The donations came from developer Robert H. Smith and general contractor A. James Clark, both graduates of the class and 1950 and members of the University of Maryland College Park Foundation Board of Trustees. University officials chose Smith and Clark to co-chair a fund raising effort, which has already raised more than $100 million and is still in planning stages, because they have historically been the school’s largest supporters.

Clark’s gift will aid in scholarship support for the A. James Clark School of Engineering, particularly to attract minorities and women. In 1994, Clark, a civil engineering graduate, made a $15 million contribution to the engineering school which was subsequently named in his honor. Clark is the chairman and CEO of Clark Enterprises Inc. which owns Clark Construction, one of the nation’s largest general contractors that built the sporting arenas MCI Center and Oriel Park at Camden Yards.

Smith’s gift will provide support for students, faculty and academic programs in the Robert H. Smith School of Business, which in 1998 he contributed the naming gift, and the Clarice Smith Performing Arts Center, named after his wife. Smith is chairman of both Charles E. Smith Realty, which built Crystal City in Virginia and Chares E. Smith Residential, which built several apartment buildings around the District.

Students at Maryland say they are happy about the donations which will have positive implications on them and that it will help the university gain rank.

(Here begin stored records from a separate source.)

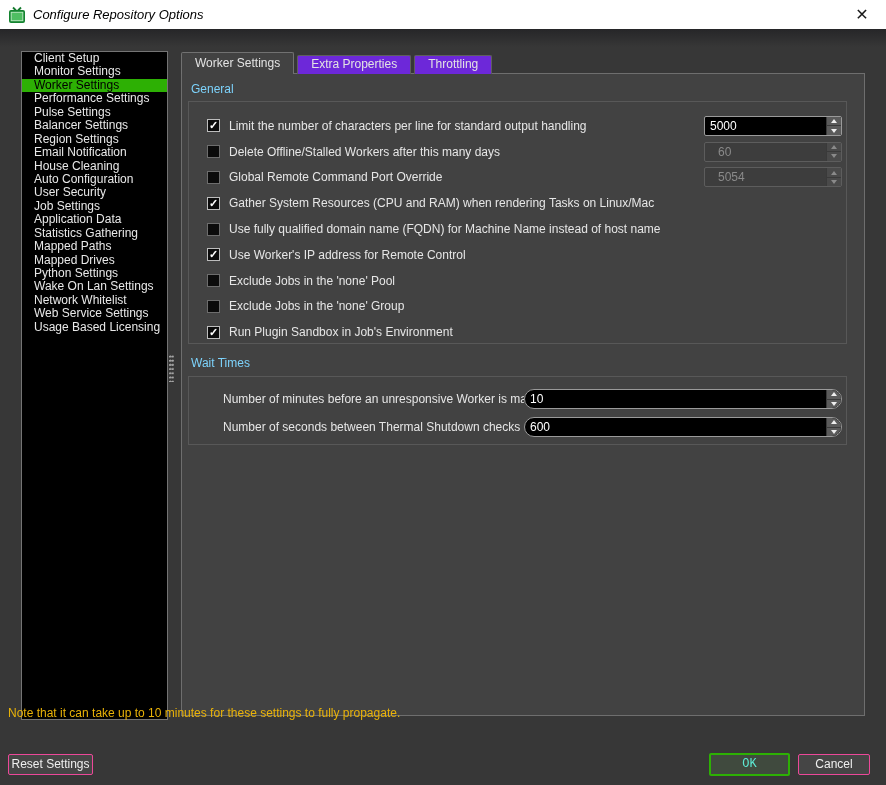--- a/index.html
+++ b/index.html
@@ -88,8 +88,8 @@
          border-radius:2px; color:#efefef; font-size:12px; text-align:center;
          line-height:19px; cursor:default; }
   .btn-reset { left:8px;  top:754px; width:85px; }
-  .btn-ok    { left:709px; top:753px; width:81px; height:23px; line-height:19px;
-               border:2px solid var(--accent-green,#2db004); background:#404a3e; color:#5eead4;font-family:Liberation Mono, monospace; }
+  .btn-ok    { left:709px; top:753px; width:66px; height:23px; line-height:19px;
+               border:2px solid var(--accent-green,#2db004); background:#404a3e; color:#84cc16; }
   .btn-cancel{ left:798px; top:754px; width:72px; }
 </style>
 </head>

“I think it will be great because nothing attracts quality students better than more scholarships,” said mechanical engineering major Josh Crone.

Other students said the money would help relieve some of their financial burdens.

“Well if it really is going towards scholarships, then it’s great because tuition is going out of control here especially for out of state students,” said sophomore Trevor Lankford, a mechanical engineering major. “It seems like all the other money the school gets just goes towards new construction.”

Lankford said he also hopes there will be extra money left over to fund programs that will give hands on experience to underclassmen.

“I’m about 60 credits in, and still taking prerequisite classes,” Lankford said. “I think I know what I want to do but I can only guess because I’m not involved in any real engineering and haven’t had any real life opportunities to gain experience.”

Senior marketing major Moranne Rauer said that donation will help make her more knowledgeable and give her tools to more easily find a job.

“I think it’s great for students in the business school because it means we will have more resources that will enhance our education,” Rauer said. There will be more online resources for classes, better teachers and more interactive learning in the lecture halls.”

Some faculty members say they think the donation will help get the ball rolling in alumni donating.

“These kinds of gifts make a significant difference not only to campus programs that are designed in the gift but also to the whole fund raising campaigns of the university,” said Senate Chair Arthur Popper, who also teaches biology. “While I’m not an expert on gifts, my sense is that one or a few large gifts will help generate others.”